Go over the entries and report the lines where the word "from" occurs.
Start of Data records
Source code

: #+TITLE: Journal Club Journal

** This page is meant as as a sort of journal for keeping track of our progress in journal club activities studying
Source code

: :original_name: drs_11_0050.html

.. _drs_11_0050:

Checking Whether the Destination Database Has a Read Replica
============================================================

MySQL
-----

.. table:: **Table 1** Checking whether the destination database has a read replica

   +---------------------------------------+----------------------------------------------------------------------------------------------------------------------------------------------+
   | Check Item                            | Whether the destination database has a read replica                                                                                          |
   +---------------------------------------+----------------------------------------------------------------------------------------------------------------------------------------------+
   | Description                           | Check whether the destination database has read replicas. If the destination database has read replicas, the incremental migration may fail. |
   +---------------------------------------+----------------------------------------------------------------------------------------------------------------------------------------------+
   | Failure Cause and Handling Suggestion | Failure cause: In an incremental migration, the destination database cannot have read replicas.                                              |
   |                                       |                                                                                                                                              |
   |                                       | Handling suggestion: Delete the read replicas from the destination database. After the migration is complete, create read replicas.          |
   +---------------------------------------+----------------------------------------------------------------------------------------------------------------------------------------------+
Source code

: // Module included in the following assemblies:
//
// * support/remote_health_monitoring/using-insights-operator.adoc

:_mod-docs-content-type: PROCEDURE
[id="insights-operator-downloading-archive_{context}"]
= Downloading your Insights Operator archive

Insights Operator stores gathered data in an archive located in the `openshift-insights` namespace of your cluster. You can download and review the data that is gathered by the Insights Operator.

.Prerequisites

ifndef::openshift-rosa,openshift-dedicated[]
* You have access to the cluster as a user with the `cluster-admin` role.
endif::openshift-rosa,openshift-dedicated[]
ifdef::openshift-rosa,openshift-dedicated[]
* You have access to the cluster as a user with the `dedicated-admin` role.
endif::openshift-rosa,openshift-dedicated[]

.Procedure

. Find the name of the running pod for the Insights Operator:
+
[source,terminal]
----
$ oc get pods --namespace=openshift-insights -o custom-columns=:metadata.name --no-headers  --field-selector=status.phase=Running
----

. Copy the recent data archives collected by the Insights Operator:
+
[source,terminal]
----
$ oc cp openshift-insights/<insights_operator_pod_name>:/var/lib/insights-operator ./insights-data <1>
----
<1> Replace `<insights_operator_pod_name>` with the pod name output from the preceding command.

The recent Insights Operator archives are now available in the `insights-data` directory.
End of Data records
Written reply:
   |                                       | Handling suggestion: Delete the read replicas from the destination database. After the migration is complete, create read replicas.          |
<1> Replace `<insights_operator_pod_name>` with the pod name output from the preceding command.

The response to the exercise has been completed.